9 rows · · Free download or read online Father and Son pdf (ePUB) book. The first edition of the novel was /5. In "Father and Son," Brown gives us the classic confrontation of good (Sheriff Bobby and most of the other characters) verses evil (Glen, just released from prison) in the uneducated rural south of the late 60's. The good guys smoke heavily, guzzle whiskey and beer like /5(). Larry Brown was born in Oxford, and his stories take place in small towns nearby, and throughout MS. After reading this biography by Jean Cash, I was so intrigued, I bought BIG BAD LOVE, FACING THE MUSIC, JOE, FAY, FATHER AND SON, BILLY RAY'S FARM, and A MIRACLE OF CATFISH. I think the only two books I don't have are DIRTY WORK and ON FIRE. Either way, this is my review of FATHER /5(11).
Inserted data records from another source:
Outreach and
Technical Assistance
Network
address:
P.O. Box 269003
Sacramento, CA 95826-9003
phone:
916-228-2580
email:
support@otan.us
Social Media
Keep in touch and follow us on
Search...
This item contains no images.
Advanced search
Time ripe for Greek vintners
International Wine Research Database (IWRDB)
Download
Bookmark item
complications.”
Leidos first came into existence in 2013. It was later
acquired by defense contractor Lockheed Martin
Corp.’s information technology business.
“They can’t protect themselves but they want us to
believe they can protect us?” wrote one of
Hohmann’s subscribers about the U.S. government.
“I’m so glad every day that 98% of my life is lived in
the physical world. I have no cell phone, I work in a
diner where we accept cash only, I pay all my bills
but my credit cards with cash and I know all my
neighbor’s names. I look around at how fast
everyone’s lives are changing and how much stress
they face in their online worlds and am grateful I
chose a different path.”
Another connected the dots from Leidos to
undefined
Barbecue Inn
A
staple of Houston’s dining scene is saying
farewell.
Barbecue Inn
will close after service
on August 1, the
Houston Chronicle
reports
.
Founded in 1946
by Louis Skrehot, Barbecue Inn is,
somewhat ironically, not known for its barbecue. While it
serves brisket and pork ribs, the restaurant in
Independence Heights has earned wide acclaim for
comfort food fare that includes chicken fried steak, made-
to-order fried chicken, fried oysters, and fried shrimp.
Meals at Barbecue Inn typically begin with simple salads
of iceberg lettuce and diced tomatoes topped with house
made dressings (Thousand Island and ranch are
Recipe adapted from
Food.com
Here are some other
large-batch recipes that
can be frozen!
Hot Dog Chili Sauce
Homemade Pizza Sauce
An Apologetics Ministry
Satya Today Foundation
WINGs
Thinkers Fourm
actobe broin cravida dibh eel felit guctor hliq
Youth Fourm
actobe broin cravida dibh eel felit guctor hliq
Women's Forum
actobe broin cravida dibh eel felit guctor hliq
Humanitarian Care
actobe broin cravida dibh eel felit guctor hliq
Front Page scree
Dirty Work, Father and Son. William Larry Brown (July 9, - Novem) was an American novelist, non-fiction and short story writer. He won numerous awards including the Mississippi Institute of Arts and Letters award for fiction, the Lila Wallace-Readers Digest Award, and Mississippi's Governor's Award For Excellence in the Arts. Larry Brown was born in Oxford, Mississippi. He is the author of Facing the Music, Dirty Work, Big Bad Love, Joe, and On Fire. Brown is the recipient of the Mississippi Institute of Arts and Letters Award for Literature and the Southern Book Critics' Circle Award for fiction. Larry Brown, a remarkable literary voice from the South, is a veteran of the Vietnam War and spent 17 years as a firefighter. Father and Son follows a bad seed, Glenn Davis, who is deeply flawed and dangerous. After serving several years in prison, Glenn has returned to his rural Mississippi home, not sure what he wants or needs. Over the.
Larry Brown's Father and Son is a compelling novel, well worth a close reading. Even the title points to psychological depths that perhaps only Faulkner at his best ever mastered. I grew up during this time and in this place. Find Father and Son by Brown, Larry at Biblio. Uncommonly good collectible and rare books from uncommonly good booksellers. Larry Brown is the master of the raw and the sparse and of bringing Mississippi to the world in a language that is as stripped down and bare as Faulkner's is dense. Brown is at his best when he writes of the tensions between one screwed-up man and another, in this case a father and son. One has just been let out of prison, and he shouldn't have been.